Thomas Piketty’s Wealth Tax Proposal Has Huge Problems

EDITOR’S NOTE: I recently had the good fortune to meet James Wetzler, who until December of last year served as a director in the New York City office of Deloitte Tax LLP. From 1988 to 1994, Mr. Wetzler served as Commissioner of Taxation and Finance of New York State, having been appointed to that position by Governor Mario M. Cuomo. And from 1973 to 1984, he served on the staff of the Joint Committee of Taxation. There are very few people who understand the ins and outs of taxation in the United States as well as Mr. Wetzler, and so I’m delighted that he has agreed to share some of his thoughts on economist Thomas Piketty’s important new book, Capital in the Twenty-First Century. Rather than address the analytical core of the book, Mr. Wetzler delves into some of the practical questions raised by the book’s central policy prescription — a progressive wealth tax that would be harmonized across the advanced countries by international agreement.

There’s a lot to like in Thomas Piketty’s Capital in the Twenty-First Century. He and his colleagues have collected and refined a vast amount of data on income, wealth and inequality in various countries over several centuries, and Piketty can explain long-term trends in wealth inequality with a simple relationship between the rate of return on investment (after taxes) and the rate of economic growth. In a nutshell, when the rate of return is high, top wealth-holders can maintain their desired lifestyles and still be able to save; when economic growth is slow, they don’t have to do much saving in order for their wealth to grow faster than the economy so that inequality grows. Most strikingly, Piketty interprets the trend towards greater equality in most of the twentieth century, which many viewed as a new normal, as an aberration arising from exceptionally high economic growth after World War Two and exceptionally low rates of return between 1914 and 1945 on account of war and depression. What is normal, in his view, is the increase in inequality since 1980. While stopping short of making an actual forecast, he concludes that, absent aggressive policy intervention, the Western world appears to be headed towards a plutocratic dystopia characterized by wealth inequality approaching that of ancien régime France.

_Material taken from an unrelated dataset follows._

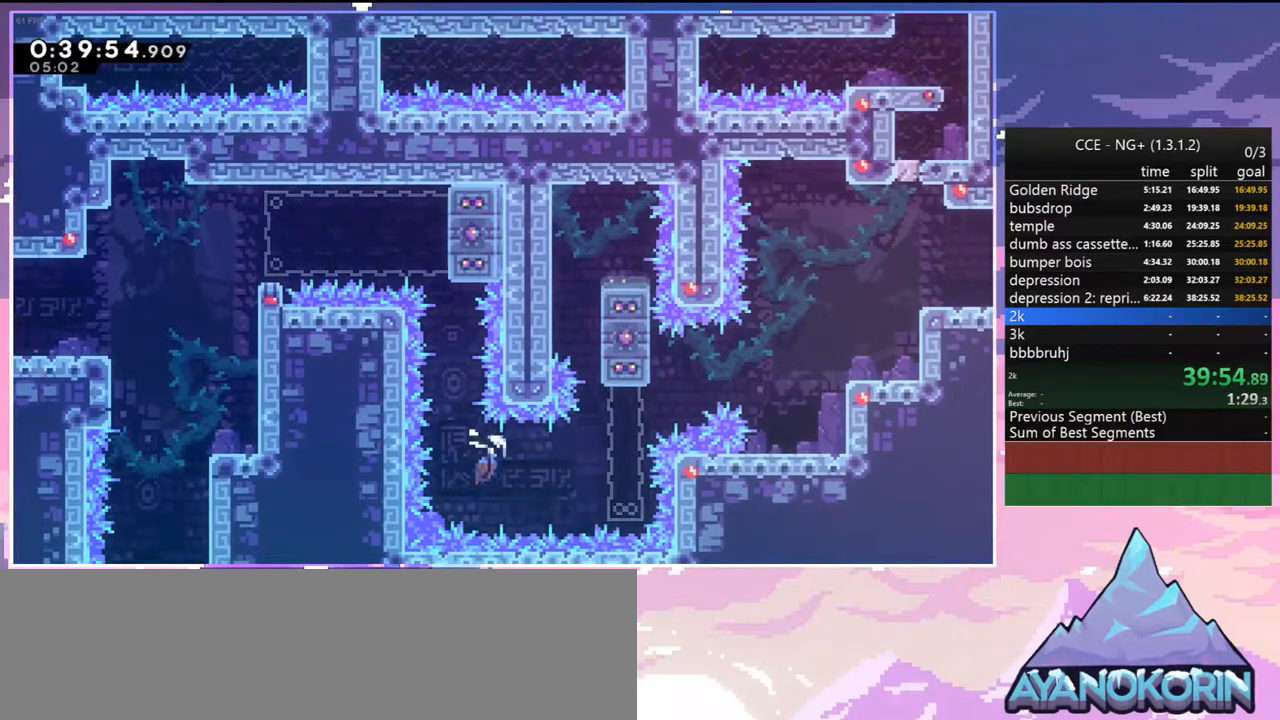
{"keys": [], "events": [[67, "grab", "down"], [117, "up", "down"], [217, "dash", "up"], [217, "jump2", "down"], [300, "grab", "up"], [350, "jump2", "up"], [350, "up", "up"], [400, "right", "up"]]}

His policy intervention of choice is a progressive tax on personal wealth levied by all advanced countries.

What are we to make of Piketty’s wealth tax proposal? Is it realistic? Or should policy entrepreneurs concerned about inequality focus instead on increasing the progressivity of the existing array of taxes? Several issues arise:

(1) Who would bear the economic burden of a wealth tax? In Piketty’s model, where top wealth-holders satiate themselves with consumption and save the rest of their disposable income, the super-rich would finance their tax payments by selling assets. Unless government uses the revenue from the wealth tax to augment national savings, such as by repaying national debt or providing savings incentives to the non-wealthy, some of the wealth tax burden will be shifted from the wealthy taxpayers to workers: the asset sales by the rich will lead to a reduction in investment, lower productivity and, over a period of time, lower wages. The world has little experience with this type of taxation and little evidence on which to base predictions on how taxpayers will respond.

(2) Piketty’s proposal is directed largely to Europeans, and they will want to know whether the United States would participate in an international effort to impose a wealth tax. The answer is almost certainly not. The U.S. Constitution prohibits direct taxation by the federal government unless the tax burden is apportioned among the states on the basis of their population. (The Sixteenth Amendment exempted the personal income tax from this requirement.) Apportionment is generally viewed as a non-starter because it means higher tax rates on taxpayers in states with lower per capita tax bases, and a constitutional amendment hardly seems likely in any foreseeable political environment. Chief Justice Roberts’ opinion in the Affordable Care Act case makes it quite clear that a wealth tax (unlike the individual mandate) would be a direct tax subject to the apportionment requirement.

(3) For cross-border investment, a wealth tax could be imposed either on the basis of where the owner is resident or where the wealth is located. Unless all countries that are attractive residences for wealthy people impose such a tax, a residence based wealth tax with rates high enough to have a meaningful impact on inequality is vulnerable to out-migration by wealthy taxpayers. Failure of the U.S. to impose a wealth tax may well rule out Europe’s use of the residence basis unless the U.S. is prepared to make its tax system unattractive to wealthy in-migrants in other ways. Furthermore, in any multilateral negotiation over a common tax scheme, countries that are recipients of in-bound investment are unlikely to agree to cede their ability to tax it to the countries where the investors live. Location-based wealth taxation, however, is difficult to apply to intangible assets or to impose on a progressive basis, and it must address complexities associated with the fact that so much wealth is owned by corporations and other legal entities with dispersed ownership. These are all problems with existing income taxes, and there is no reason to believe they would be less problematical under a wealth tax.

None of these problems are necessarily unsolvable and workarounds may exist; however, they’re not easy, and my advice to people concerned about inequality is to focus on making better use of such existing tax instruments as the personal income and wealth transfer taxes rather than to pursue a wealth tax.